I righted the stove and stood it against the wall in the room that had always been the kitchen. I found the toilet’s tile backdrop and reunited it with the toilet. Thus I began with the most impersonal rooms in Playmobile world: every house has a bathroom and kitchen, but the number of beds depends on the number of people, and at first I wasn’t ready to think about the family. Slowly and fussily yet gaining confidence, I eventually moved on to the nursery, dining room, living room, and bedrooms, vaguely inventing characters on the way.

I decided to set my watch alarm to 3 o’clock. Then I would stop playing and get to work. I brought my watch over, yet somehow never set the alarm.

I surprised myself by how much I remembered. I remembered that I could have a resident maid who slept in the nursery. The orange glasses belonged in the kitchen, the white ones in the dining room, and the clear ones out on the patio. I also made radical changes. I discovered that if I took out the staircase, a greater variety of food items could fit inside the kitchen, thus improving the family’s overall health. When I went to put the soda cooler in its traditional spot on the patio, I realized it clashed with the Victorian furniture there, so I moved it to the roof, where the parents could go up and secretly have a smoke. Now and then I checked my watch and noticed how the day was passing; but somewhere in that afternoon, maybe for an hour, a half hour, or even just ten minutes, I didn’t think at all about school or grades or getting into college. By dinnertime in real-people world, every room in my house was furnished and even slightly messy, ready for the soap-opera drama I intended to make happen there.

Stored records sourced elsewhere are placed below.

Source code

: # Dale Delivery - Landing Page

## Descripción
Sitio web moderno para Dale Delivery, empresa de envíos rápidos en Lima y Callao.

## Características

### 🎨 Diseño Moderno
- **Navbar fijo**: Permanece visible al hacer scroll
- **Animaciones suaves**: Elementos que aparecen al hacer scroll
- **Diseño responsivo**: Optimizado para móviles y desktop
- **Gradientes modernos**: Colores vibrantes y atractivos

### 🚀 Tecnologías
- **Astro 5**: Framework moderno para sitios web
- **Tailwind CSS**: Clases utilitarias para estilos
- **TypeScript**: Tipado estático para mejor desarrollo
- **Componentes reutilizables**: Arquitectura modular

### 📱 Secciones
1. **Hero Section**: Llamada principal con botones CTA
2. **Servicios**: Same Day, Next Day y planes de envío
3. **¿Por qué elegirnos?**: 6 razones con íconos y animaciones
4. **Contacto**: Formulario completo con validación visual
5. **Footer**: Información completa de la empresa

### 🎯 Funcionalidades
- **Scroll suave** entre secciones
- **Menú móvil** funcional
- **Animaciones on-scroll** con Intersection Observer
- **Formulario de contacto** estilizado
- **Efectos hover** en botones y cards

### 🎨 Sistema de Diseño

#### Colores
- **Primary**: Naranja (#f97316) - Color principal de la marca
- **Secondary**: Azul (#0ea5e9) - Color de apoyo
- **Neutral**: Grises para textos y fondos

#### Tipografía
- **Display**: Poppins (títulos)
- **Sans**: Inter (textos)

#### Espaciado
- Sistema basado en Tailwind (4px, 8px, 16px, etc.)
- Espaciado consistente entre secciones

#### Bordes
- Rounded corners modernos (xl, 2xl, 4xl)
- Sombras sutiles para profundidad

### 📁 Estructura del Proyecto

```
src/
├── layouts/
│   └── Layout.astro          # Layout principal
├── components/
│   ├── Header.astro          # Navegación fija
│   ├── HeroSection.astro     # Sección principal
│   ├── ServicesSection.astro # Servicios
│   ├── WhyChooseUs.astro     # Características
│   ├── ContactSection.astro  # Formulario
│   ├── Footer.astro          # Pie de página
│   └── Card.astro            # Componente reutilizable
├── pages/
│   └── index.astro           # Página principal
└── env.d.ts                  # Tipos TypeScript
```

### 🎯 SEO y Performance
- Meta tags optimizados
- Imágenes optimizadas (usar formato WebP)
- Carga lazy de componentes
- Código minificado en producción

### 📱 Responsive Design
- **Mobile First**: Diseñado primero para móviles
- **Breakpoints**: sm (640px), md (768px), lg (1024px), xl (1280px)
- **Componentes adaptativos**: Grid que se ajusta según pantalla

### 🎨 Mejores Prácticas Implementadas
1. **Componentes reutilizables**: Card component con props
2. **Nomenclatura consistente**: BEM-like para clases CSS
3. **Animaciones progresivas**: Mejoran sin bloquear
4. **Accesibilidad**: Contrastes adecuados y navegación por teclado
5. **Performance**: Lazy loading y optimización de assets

After dinner, I added a few more details. For example, I gave the visiting, vagrant son a fur-lined hood to show he lived in Alaska. Eventually, however, I started my homework. I practiced cello and checked my email; I drank tea to keep myself awake; I climbed into bed as late as usual. Before I turned out the light, I looked over at my lived-in, aesthetically pleasing dollhouse, and liked the frilly shadows it cast on the wall. Maybe tomorrow would bring more time to play.